Snatching up his iron bar, Johann leapt forward, swinging it in a massive overhand stroke that numbed his arms to the elbows and bent the bar into a smooth saber-curve when it impacted with the rounded dome of the Black Dwarf’s iron cap. Slowly the gnarled, clean-shaved Dwarf toppled to the floor, eyes rolled back into his head. Dropping the warped bar, Johann leapt upon the stunned foe and ripped the long dirk from the hated engineer’s hip, plunging the keen blade into the sweaty skin showing between the leather collar of the armored tunic and
the back of the dented metal cap.

Staggering to his feet, Johann looked
around to find the last two Dwarves were out of the fight, cut down by the archer on the bridge. Whispering an incoherent prayer of thanks, the young man began to scramble amongst the wreckage for a weapon. He wasn’t out of this pit yet, but the Void followers weren’t going to put him back into a cage, not alive anyway.

Durek
’s little company had cut off the second wave of Direbreed from following the dozen or so who had charged off towards the fighting, and in seconds the east side of the cavern was engulfed in melee. The press was hot and heavy for a few moments as Kroh and Trellan discarded their crossbows and threw themselves into the fray against the disorganized Direbreed. Then a Orc armed with a war mattock roared in from the flank and cut down two beastmen and badly wounded a third before a mace ended his charge and his life, taking considerable pressure off the Badgers. As he ducked a maul’s swing, however, the Captain could see the Draktaur bearing down on them and knew in his heart that the fight was only beginning.

Spinning her sling,
Bridget studied the swirling remnants of her mists for another safe target. Out of the corner of her eye she saw a figure racing across the dirt from the direction of the north pen and instinctively cast at him. As the lead bullet shattered the runner’s chest, killing him instantly, she realized she had slain a fleeing slave.

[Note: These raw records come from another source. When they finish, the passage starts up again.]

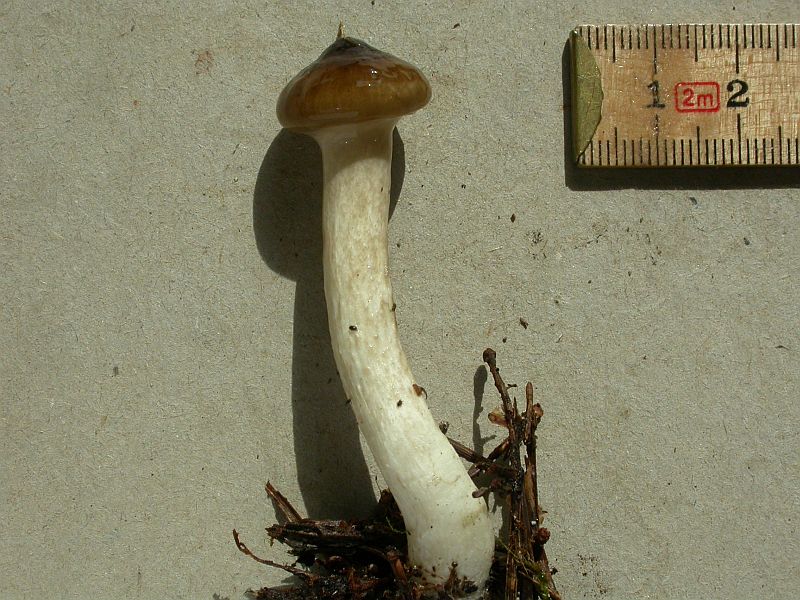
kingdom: Fungi
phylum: Basidiomycota
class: Agaricomycetes
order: Agaricales
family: Hygrophoraceae
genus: Hygrophorus
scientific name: Hygrophorus olivaceoalbus
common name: hvidbrun sneglehat
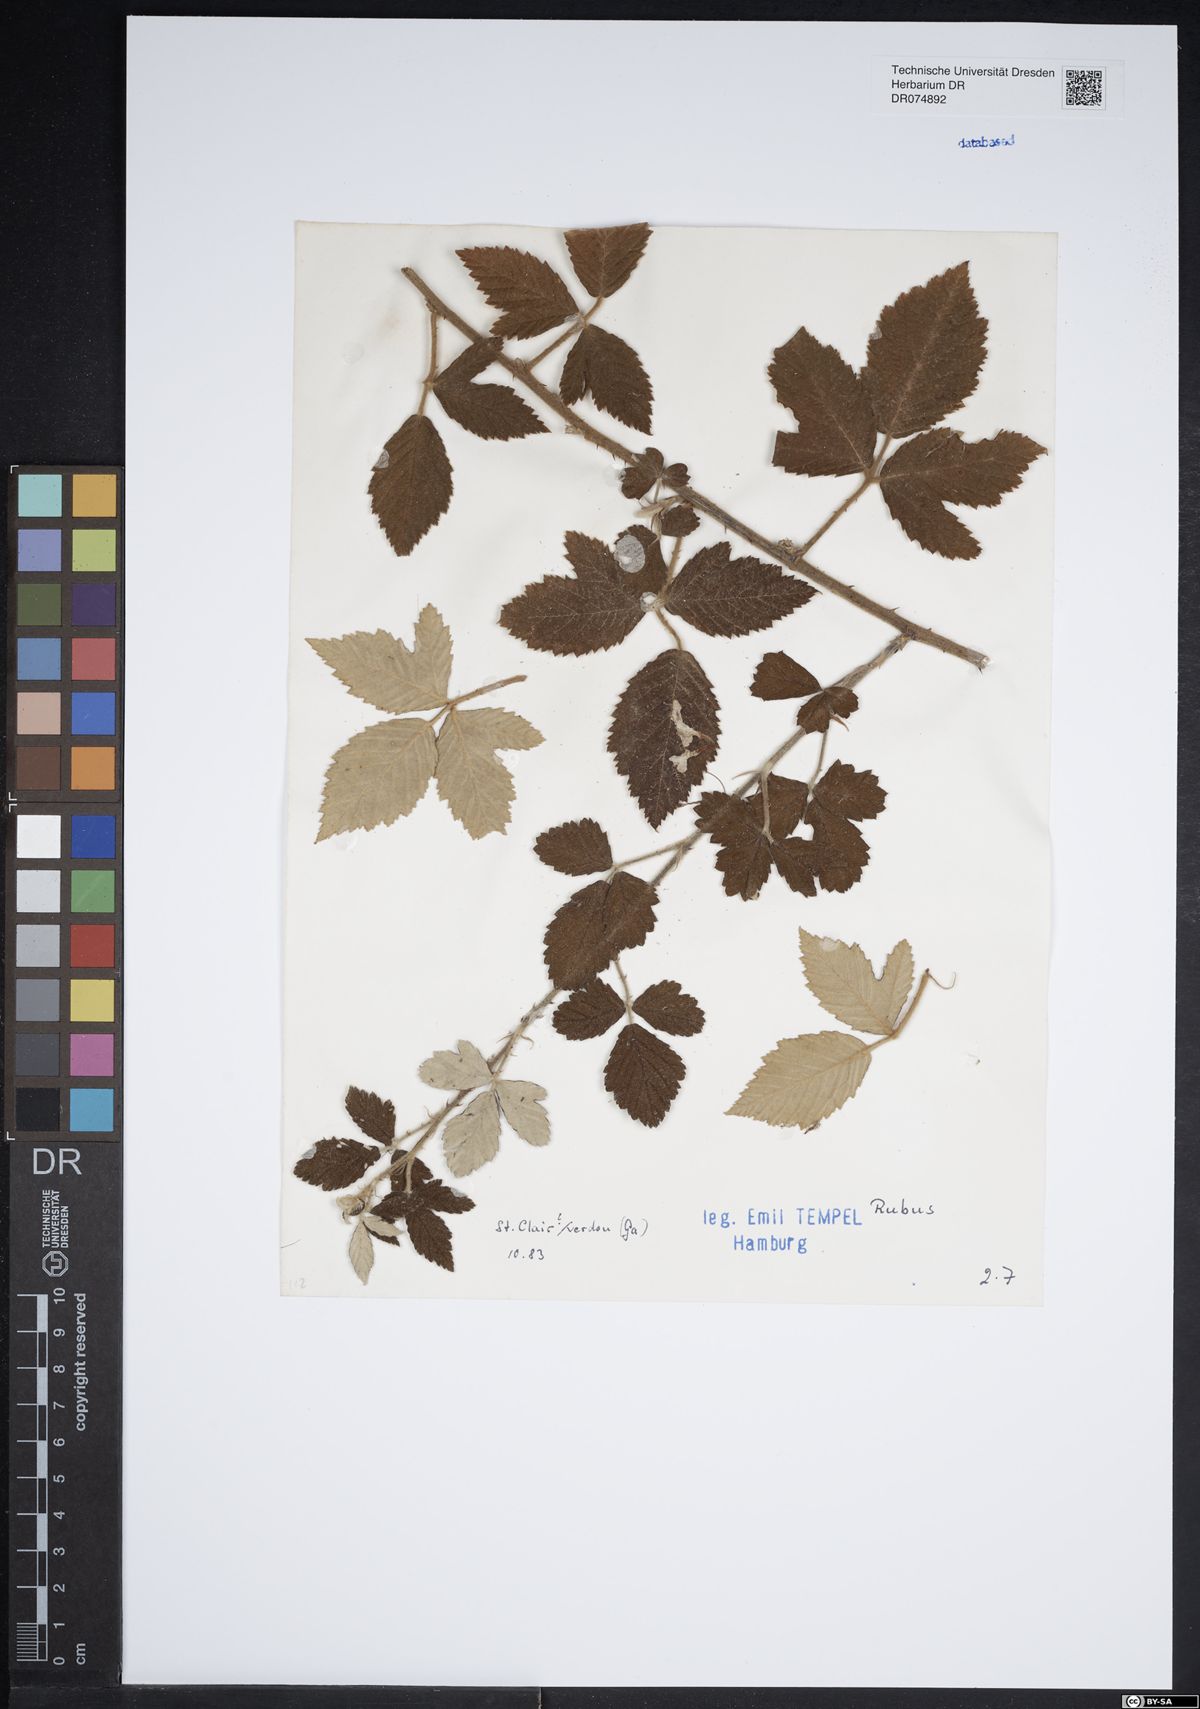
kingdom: Plantae
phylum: Tracheophyta
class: Magnoliopsida
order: Rosales
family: Rosaceae
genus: Rubus
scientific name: Rubus
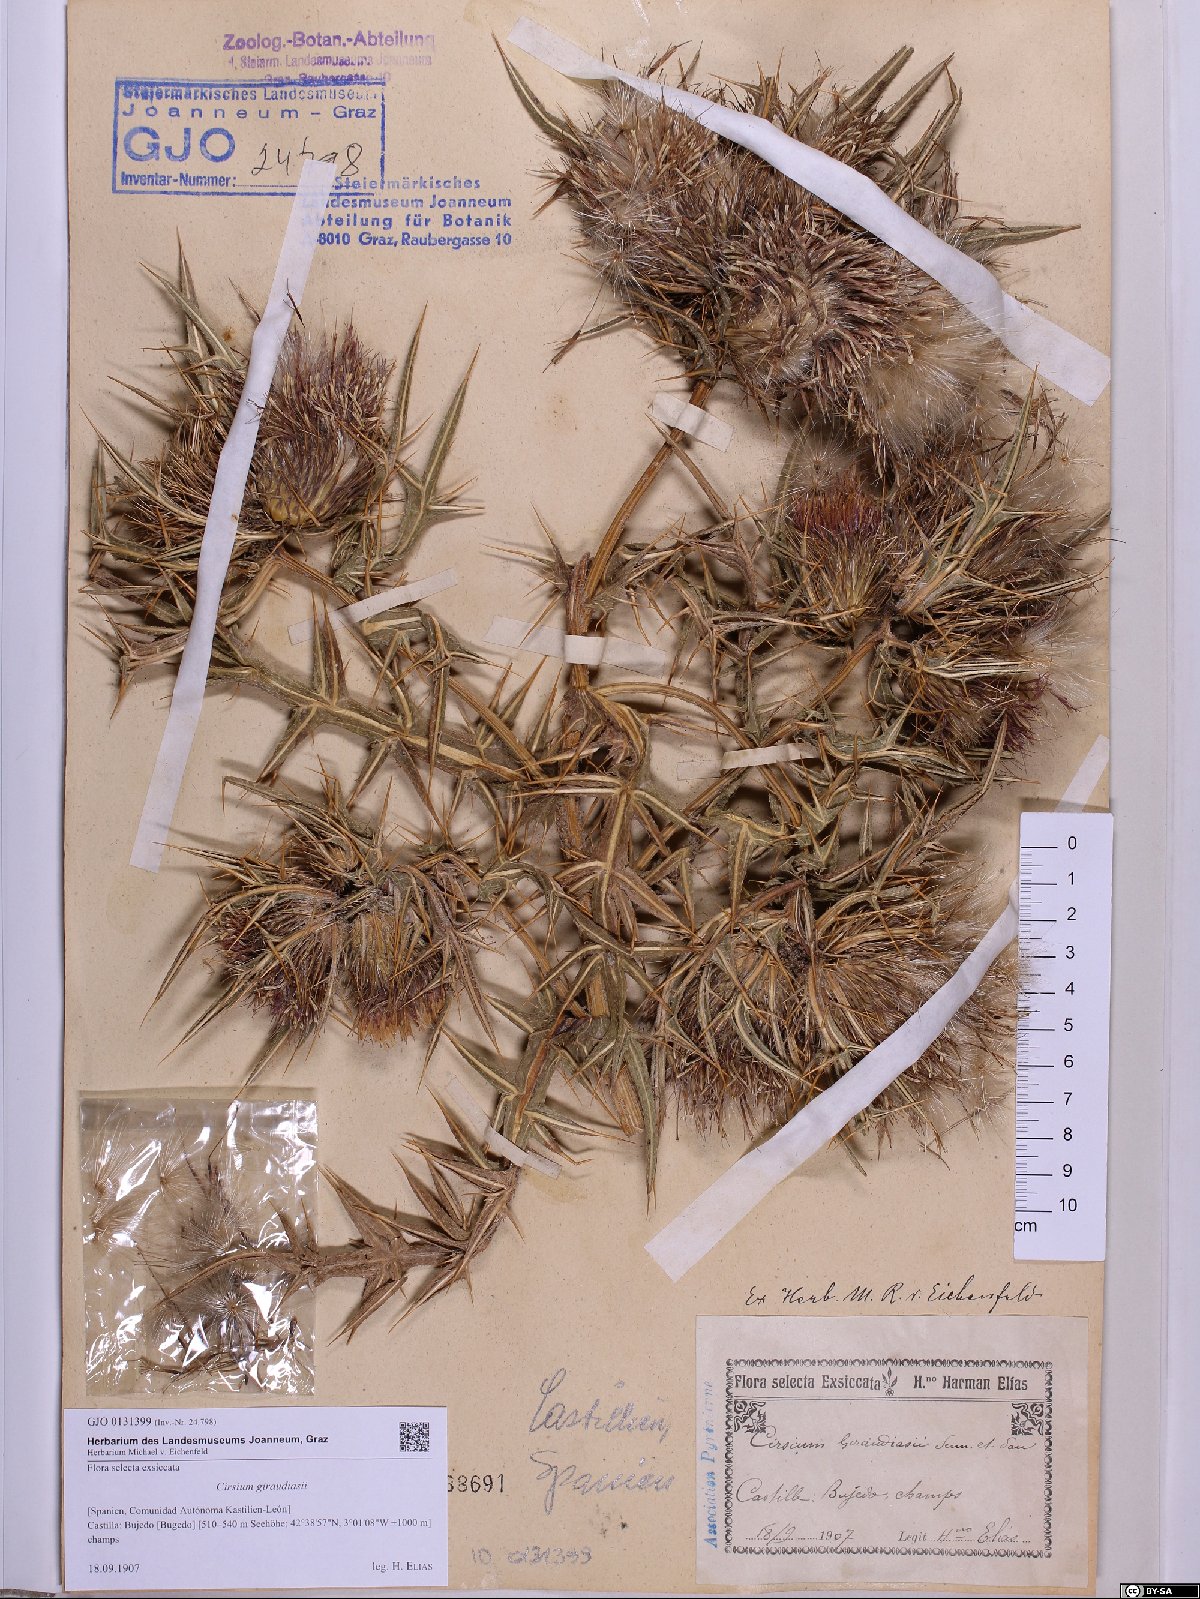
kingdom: Plantae
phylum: Tracheophyta
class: Magnoliopsida
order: Asterales
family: Asteraceae
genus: Lophiolepis
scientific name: Lophiolepis richteriana
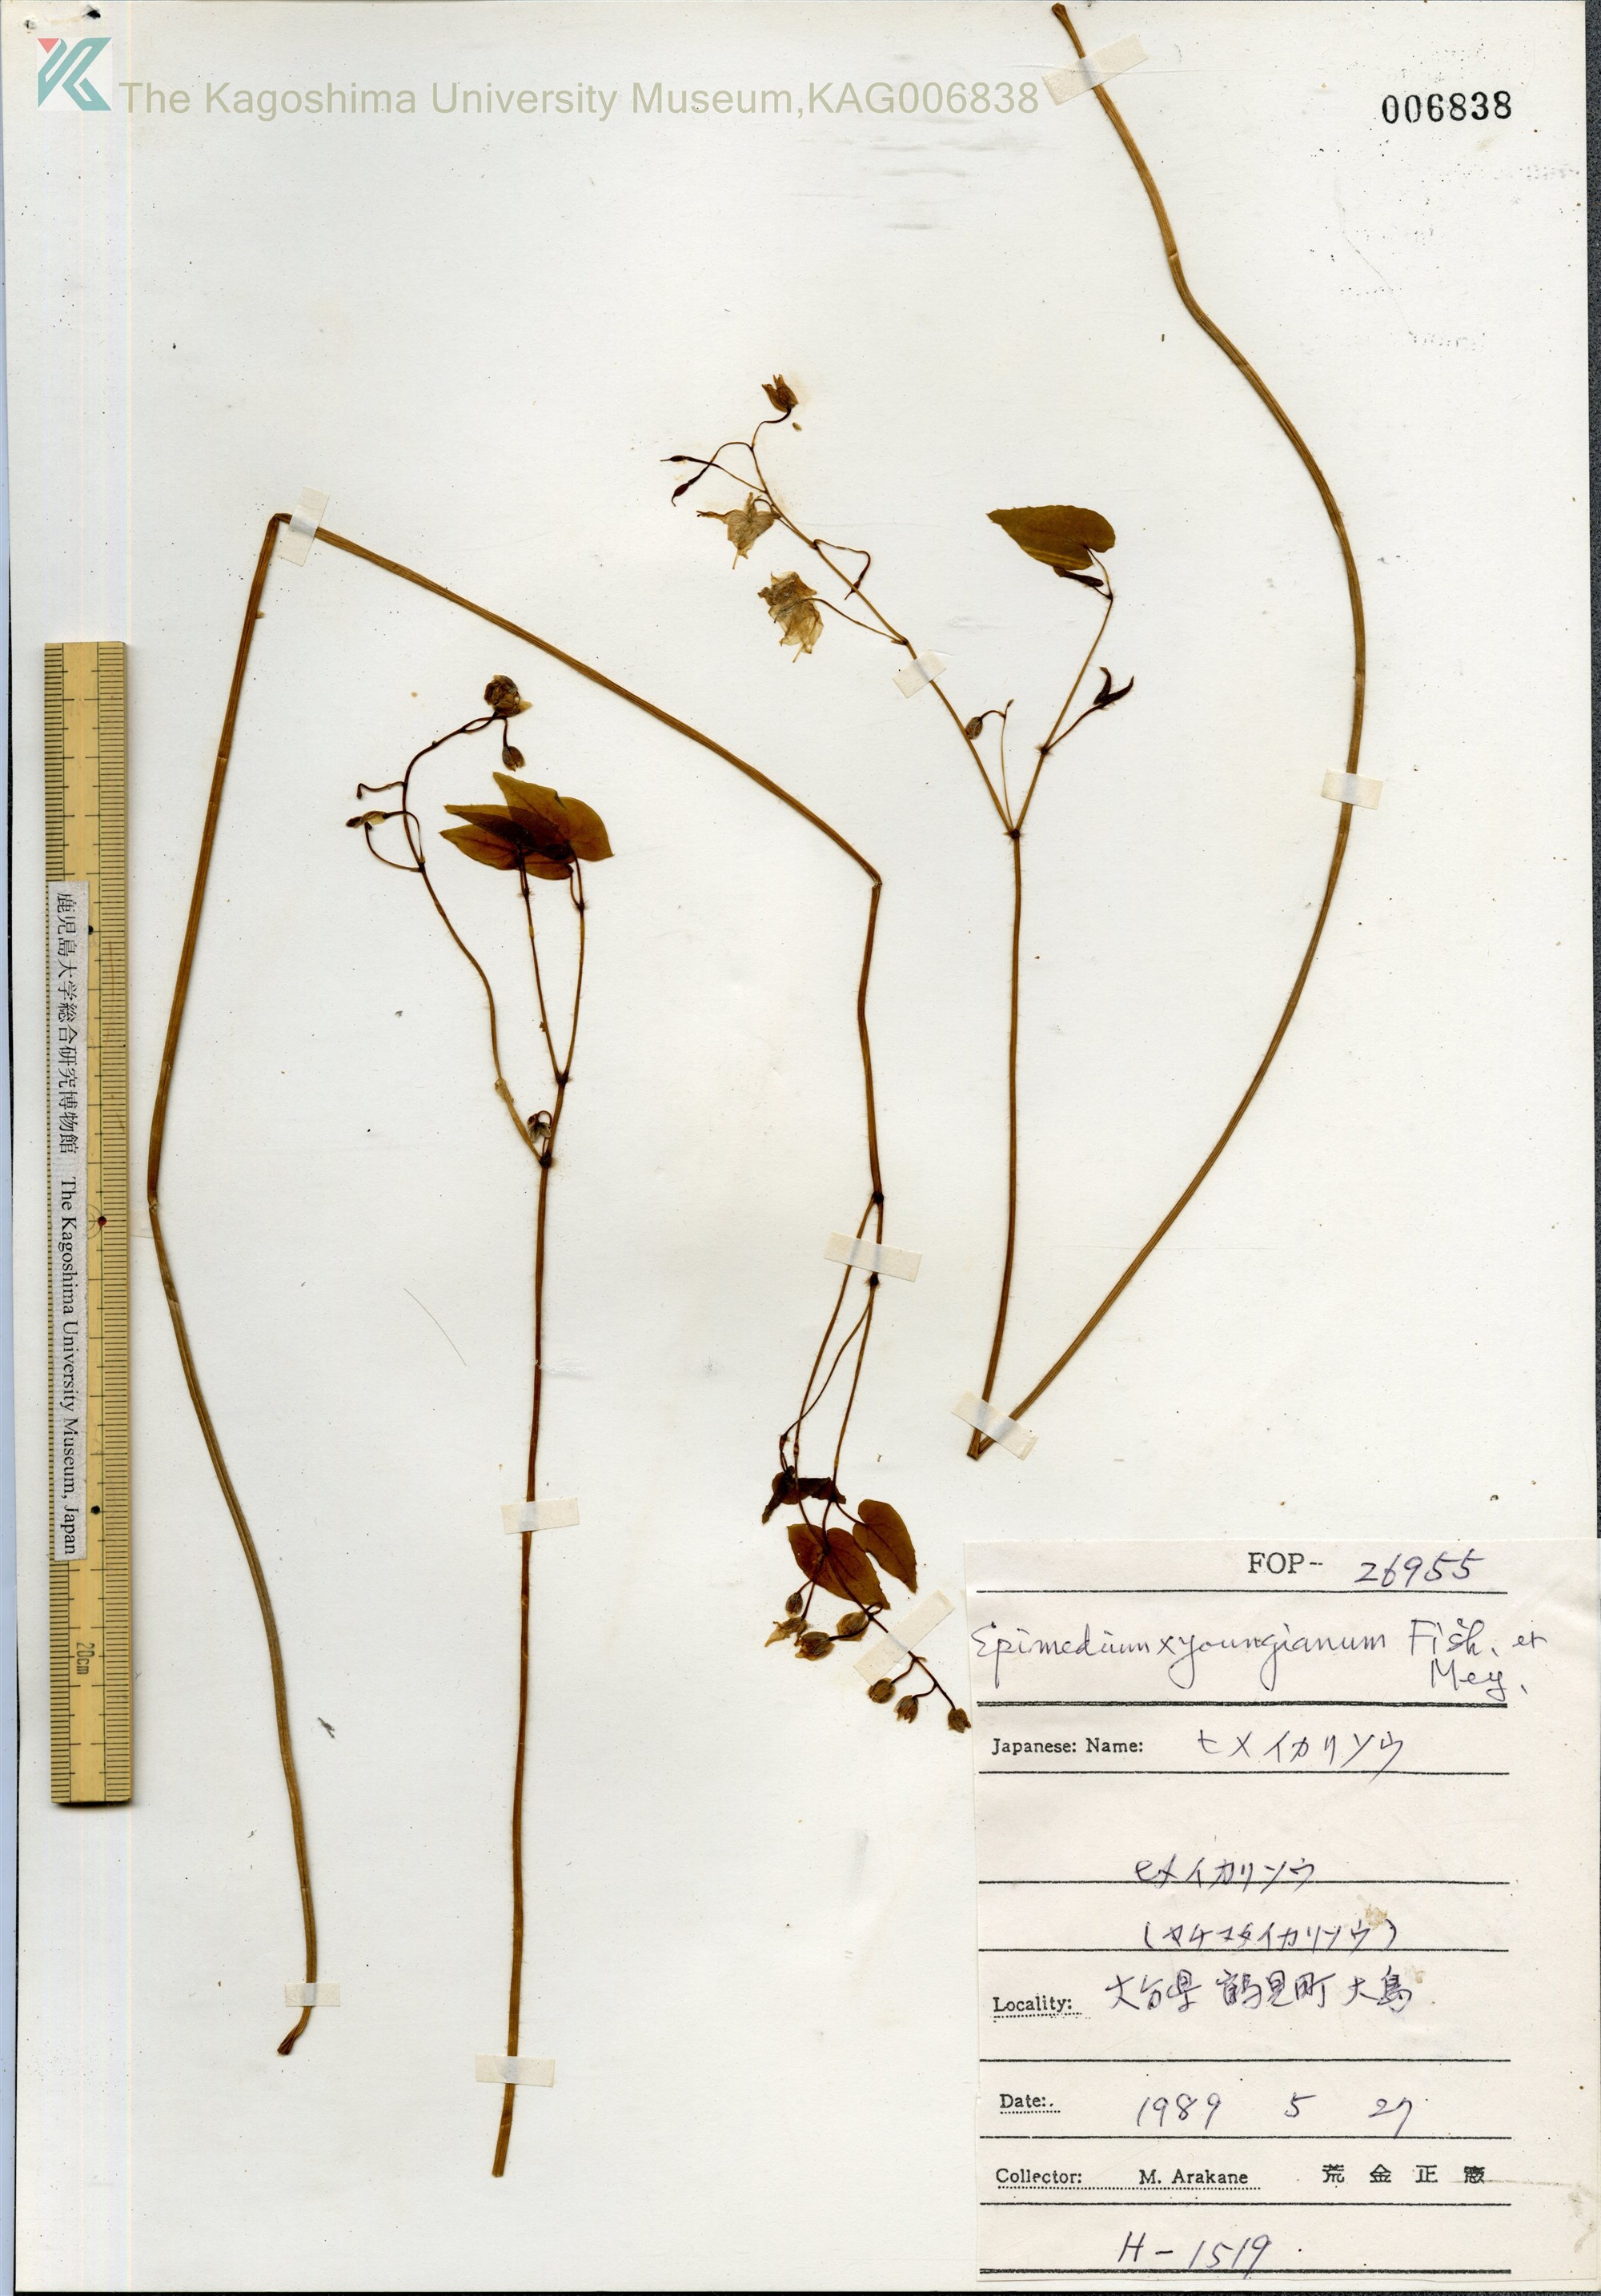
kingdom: Plantae
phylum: Tracheophyta
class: Magnoliopsida
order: Ranunculales
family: Berberidaceae
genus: Epimedium
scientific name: Epimedium youngianum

Shifting her focus from the north, wrecked, slave pens where
she had silenced the two
Fortren
who had made it to the crossbow rack (and whose mail tunics had cost her seven bodkin-pointed arrows) Starr saw the Champion’s bulk stalking through the fading mist towards Durek’s beleaguered section, swinging its massive axe in one mutated arm, muscles as large as her head flexing across the armored limb. Plucking her enchanted arrow from its separate pocket on the side of her nearly empty quiver, the little Lanthrell nocked it and spit the command word through a stone-dry mouth. She had seen it shrug aside the bolts from Kroh’s and Trellan’s crossbows, but the arrows created by this shaft would be enchanted in their own right. As the arrow leapt from her bow it flashed into six shafts which ripped into the Draktaur’s armored lower flank, the arrows punching through Void-blessed metal and leathery hide to rip into the soft flesh beneath, the force of the impact and the strength of the Void in the mutated flesh destroying the projectiles even as they wounded.